A bit part of what we do at the Huntsville Historic Depot museum is putting on programs for students on field trips. We have several different programs, and I get to perform different stations for each one. For example, I’ve been the emergency management director of Whoville, a Union general and a train conductor for various activities. I’ve scared kids with ghost stories so badly they had to take a break from the program, and taught them to march around the grounds.

Last week, though — Last week I got to branch out a bit.

The Depot museum is owned and operated by the City of Huntsville, as part of an organization that also includes the Alabama Constitute Hall Village museum and the Earlyworks children’s museum. Last week, while the Depot was closed to prepare for the annual Whistestop Festival, they had me come work at Earlyworks as part of an “American Heroes” program. They gave me the option of who I wanted to be, and asked what I’d need for a costume.

“Well,” I thought, “I do have a flightsuit …”

“Can I be an astronaut?” I asked. Yes, it turned out, I could be an astronaut.

So for two days last week, I went and pretended to be Buzz Aldrin for school kids. And, no offense to Clara Barton and Harriet Tubman, but my Buzz was about as cool an American hero as they come.

I had fun. Like, a lot of fun.

I like talking to kids about space, and I love seeing them get excited about it, and that was definitely the case those days. I had my story that I wanted to cover, and was barely able to get through it each time for them wanting to ask me questions about what it was like for “me” to be in space. I was proud that I was able to answer everything they threw at me, which helped maintain the feeling that it was “real” for the kids. Frankly, I’ve seen actual astronauts do actual Q&A’s with kids, and this really wasn’t that different.

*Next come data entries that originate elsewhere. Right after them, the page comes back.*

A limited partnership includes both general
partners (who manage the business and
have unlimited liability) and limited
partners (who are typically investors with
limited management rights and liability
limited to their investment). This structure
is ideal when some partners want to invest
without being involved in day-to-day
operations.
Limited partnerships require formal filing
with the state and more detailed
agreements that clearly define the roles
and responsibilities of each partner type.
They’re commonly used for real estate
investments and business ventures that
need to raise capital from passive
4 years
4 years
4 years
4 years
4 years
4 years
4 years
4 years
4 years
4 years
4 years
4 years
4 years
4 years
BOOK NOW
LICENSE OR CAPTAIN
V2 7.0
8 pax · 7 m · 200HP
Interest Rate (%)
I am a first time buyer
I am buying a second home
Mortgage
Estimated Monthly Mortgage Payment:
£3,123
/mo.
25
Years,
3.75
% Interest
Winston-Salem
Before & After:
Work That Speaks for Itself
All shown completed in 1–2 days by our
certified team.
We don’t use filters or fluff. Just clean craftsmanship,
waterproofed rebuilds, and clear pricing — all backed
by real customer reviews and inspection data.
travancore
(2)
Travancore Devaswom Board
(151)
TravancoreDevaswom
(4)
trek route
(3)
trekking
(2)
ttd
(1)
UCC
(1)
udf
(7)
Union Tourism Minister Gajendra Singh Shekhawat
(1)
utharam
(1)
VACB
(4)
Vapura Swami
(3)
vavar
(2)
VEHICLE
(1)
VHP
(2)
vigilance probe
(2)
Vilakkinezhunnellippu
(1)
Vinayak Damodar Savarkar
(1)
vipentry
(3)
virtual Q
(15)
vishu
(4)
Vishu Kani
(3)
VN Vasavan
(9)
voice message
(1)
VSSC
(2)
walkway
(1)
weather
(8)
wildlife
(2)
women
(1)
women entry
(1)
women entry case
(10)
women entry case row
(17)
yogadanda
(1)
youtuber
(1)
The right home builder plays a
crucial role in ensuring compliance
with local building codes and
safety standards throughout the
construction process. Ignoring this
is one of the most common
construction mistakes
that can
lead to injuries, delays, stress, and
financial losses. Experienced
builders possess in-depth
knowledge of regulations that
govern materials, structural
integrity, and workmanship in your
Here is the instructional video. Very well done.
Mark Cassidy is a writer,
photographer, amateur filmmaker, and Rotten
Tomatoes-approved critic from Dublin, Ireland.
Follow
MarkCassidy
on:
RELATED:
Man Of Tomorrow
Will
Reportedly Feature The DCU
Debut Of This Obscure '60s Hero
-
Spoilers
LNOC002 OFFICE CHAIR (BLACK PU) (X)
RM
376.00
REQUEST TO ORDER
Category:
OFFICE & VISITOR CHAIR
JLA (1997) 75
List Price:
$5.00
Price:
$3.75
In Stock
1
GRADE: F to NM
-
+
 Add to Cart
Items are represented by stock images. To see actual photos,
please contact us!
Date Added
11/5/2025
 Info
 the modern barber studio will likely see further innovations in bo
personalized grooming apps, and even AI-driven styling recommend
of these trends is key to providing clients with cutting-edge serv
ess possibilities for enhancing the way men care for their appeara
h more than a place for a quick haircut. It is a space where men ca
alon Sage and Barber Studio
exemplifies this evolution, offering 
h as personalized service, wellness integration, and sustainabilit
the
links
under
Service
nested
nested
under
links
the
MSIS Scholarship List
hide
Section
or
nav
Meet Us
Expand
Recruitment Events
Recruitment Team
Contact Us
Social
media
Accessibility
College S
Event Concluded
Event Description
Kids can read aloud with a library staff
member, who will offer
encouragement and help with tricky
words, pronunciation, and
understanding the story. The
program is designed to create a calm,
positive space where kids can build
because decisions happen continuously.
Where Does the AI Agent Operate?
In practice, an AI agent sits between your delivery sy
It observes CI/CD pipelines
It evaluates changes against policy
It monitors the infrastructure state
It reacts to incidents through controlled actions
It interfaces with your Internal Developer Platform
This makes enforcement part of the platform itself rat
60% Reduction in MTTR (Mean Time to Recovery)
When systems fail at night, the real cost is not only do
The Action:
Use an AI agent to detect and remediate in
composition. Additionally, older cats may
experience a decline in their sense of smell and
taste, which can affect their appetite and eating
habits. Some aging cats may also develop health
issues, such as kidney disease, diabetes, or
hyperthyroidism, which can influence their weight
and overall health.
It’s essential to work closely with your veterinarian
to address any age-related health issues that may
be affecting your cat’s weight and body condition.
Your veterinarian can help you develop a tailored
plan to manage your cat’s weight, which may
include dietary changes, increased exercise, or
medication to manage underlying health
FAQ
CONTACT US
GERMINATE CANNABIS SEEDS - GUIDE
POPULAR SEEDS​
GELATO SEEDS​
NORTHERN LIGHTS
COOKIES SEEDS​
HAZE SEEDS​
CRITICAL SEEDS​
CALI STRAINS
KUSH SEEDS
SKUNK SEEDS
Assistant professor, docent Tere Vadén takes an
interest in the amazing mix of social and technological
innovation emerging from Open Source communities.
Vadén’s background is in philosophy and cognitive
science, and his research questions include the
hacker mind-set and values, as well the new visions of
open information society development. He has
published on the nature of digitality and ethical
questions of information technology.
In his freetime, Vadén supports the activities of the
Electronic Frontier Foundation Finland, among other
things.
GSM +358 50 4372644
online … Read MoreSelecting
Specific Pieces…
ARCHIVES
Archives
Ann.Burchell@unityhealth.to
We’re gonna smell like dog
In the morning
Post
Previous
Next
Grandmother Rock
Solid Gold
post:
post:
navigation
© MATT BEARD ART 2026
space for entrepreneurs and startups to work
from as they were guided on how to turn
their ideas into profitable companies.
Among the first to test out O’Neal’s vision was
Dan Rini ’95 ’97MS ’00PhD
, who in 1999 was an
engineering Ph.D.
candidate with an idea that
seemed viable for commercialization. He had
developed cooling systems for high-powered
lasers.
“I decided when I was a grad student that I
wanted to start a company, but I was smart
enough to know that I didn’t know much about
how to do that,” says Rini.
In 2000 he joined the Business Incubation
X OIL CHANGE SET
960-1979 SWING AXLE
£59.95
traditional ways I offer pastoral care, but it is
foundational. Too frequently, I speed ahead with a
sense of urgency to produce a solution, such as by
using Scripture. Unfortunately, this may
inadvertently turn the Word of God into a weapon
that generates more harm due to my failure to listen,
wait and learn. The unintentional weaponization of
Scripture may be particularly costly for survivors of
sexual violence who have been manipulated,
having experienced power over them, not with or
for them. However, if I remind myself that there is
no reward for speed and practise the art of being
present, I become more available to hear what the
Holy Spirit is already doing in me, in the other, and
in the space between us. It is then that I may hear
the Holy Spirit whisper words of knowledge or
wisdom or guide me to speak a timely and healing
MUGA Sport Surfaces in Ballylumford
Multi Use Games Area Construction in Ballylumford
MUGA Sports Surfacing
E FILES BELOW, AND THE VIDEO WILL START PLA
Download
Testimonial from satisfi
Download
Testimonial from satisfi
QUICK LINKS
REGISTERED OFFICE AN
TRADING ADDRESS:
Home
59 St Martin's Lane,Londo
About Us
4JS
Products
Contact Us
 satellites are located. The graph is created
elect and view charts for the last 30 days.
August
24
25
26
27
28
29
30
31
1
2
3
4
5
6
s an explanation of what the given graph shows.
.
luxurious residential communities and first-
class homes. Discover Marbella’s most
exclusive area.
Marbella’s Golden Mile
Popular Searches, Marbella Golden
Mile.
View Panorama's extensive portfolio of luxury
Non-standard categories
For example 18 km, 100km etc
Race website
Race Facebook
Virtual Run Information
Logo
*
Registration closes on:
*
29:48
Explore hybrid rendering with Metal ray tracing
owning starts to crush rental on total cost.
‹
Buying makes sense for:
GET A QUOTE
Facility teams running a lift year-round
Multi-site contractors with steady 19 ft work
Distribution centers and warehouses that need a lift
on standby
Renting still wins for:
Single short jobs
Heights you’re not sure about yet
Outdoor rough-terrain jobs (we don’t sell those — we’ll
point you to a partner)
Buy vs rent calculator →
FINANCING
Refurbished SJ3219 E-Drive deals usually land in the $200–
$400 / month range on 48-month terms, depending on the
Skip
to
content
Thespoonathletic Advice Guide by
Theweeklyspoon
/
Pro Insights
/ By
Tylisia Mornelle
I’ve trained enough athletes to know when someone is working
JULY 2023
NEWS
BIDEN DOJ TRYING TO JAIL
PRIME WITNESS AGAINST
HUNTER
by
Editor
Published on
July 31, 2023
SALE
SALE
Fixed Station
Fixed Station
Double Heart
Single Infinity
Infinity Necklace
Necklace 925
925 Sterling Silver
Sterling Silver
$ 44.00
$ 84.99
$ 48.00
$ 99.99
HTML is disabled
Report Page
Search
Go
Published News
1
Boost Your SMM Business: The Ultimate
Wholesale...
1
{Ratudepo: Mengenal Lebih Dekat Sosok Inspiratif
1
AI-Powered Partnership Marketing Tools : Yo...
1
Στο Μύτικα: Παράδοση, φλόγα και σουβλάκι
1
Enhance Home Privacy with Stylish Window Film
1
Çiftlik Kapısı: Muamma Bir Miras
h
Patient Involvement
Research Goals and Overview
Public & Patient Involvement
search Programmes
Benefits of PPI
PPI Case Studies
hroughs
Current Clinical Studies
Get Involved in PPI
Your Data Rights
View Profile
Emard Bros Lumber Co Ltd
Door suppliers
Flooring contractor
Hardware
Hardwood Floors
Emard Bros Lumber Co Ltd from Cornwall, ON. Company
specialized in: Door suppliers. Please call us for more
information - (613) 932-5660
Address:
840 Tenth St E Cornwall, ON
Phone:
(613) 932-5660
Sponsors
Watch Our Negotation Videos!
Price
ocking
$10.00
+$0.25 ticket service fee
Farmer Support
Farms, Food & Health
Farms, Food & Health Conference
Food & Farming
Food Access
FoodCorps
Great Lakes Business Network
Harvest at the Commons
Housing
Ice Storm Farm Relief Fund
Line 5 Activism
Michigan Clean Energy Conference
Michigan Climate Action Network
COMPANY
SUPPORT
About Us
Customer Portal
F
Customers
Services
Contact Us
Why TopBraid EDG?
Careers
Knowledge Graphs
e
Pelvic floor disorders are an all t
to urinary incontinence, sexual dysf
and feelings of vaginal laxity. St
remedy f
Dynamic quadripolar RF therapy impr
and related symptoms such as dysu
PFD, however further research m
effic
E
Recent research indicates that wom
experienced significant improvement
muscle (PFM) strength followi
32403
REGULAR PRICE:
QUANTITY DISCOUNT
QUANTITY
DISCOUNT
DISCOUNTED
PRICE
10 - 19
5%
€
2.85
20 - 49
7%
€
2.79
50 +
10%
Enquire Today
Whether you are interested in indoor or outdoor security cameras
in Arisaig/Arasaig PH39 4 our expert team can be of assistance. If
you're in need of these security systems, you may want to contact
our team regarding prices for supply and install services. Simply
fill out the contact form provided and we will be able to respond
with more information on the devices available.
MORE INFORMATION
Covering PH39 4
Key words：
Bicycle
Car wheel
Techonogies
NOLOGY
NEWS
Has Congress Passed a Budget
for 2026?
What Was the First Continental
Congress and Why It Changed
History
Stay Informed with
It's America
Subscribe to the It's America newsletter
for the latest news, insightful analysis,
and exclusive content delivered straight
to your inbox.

And that part of it made me really happy. I’ve been blessed to meet and talk with astronauts from the early days of spaceflight, and the reality is, there’s a limit to how much longer we’ll be able to hear their stories first-hand. Since I began working on “Homesteading Space,” I’ve always felt a responsibility that, when it’s no longer possible to talk to them directly, the best thing people will be able to do is talk to the people who talked to them, and that I have a duty to carry those stories. These kids will likely never get to talk to Buzz directly, but it made me happy that they could talk to Buzz by proxy. (And I felt like, in places, I was a pretty decent Buzz — when a kid asked if I was the second man to walk on the moon, I responded that “Neil and I were the first men to land on the moon,” a fairly accurate Buzz response, in my opinion.)

I’ve enjoyed all the different programs I’ve done, but this one very well may have been my favorite. Enough that I’m currently trying to convince my boss that, when we do the Civil War program, the Depot should have been captured, not by Union General O.M. Mitchell, but by Buzz Aldrin. THAT would be a great presentation, let me tell you!